─── Document passage ───
I'm learning how snapshot mechanism works in Flink.
As my understanding, JobManager will insert the barriers into each Data Source with a fixed interval, and each operator will do a snapshot once it receive nth barriers from all of its data sources.
If I'm right, it seems that this mechanism may use more and more memories in some cases.
Here is an example:
Saying that there are two Data Sources: Source 1
and Source 2
, and one Operator.
Source 1 -----\
------ Operator
Source 2 -----/
Source 1
is generating the integer stream: 1, 2, 3, 4, 5...
Source 2
is generating the character stream: a, b, c, d, e...
The Operator does this: it takes two inputs from Source 1
and one input from Source 2
to generate an output: 1a2, 3b4, 5c6, 7d8...
Let's say JobManager inserts the barriers to the two Data Sources as below:
1, BARRIER A, 2, BARRIER B, 3, BARRIER C, 4, BARRIER D, 5...
───
■ Tasks:
- A) In the Flink snapshot question, what stream does Source 2 generate?
- B) List every barrier that the Flink snapshot question shows the JobManager inserting into the two Data Sources.
- C) Please translate this sentence from the Flink snapshot question into Spanish: "If I'm right, it seems that this mechanism may use more and more memories in some cases."
This material comes from a separate source.
─── Data supplied ───
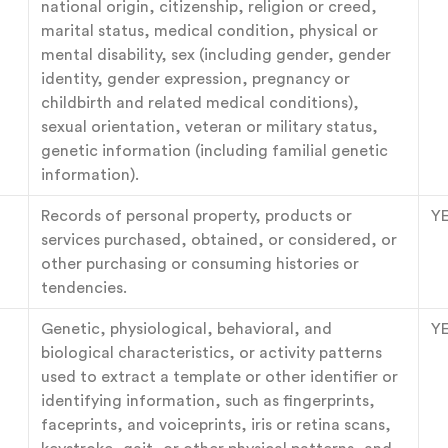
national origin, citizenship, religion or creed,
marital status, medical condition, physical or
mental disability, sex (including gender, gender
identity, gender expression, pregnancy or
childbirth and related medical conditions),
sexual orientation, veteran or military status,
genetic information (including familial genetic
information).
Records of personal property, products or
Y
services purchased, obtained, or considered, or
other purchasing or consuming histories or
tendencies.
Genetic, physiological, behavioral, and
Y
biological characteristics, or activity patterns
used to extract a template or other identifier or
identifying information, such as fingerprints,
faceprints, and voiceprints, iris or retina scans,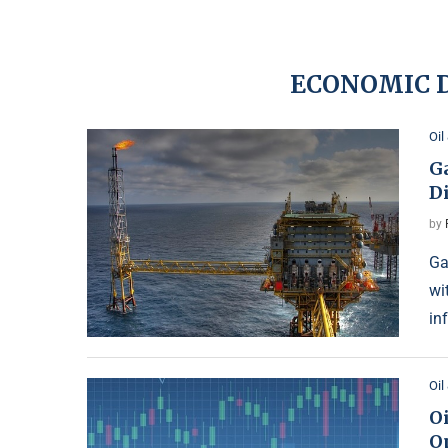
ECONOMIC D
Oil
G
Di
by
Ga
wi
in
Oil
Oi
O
───
■ Your responses:
- A) The character stream: a, b, c, d, e...

- B) BARRIER A, BARRIER B, BARRIER C, BARRIER D

- C) Si estoy en lo cierto, parece que este mecanismo podría usar cada vez más memoria en algunos casos.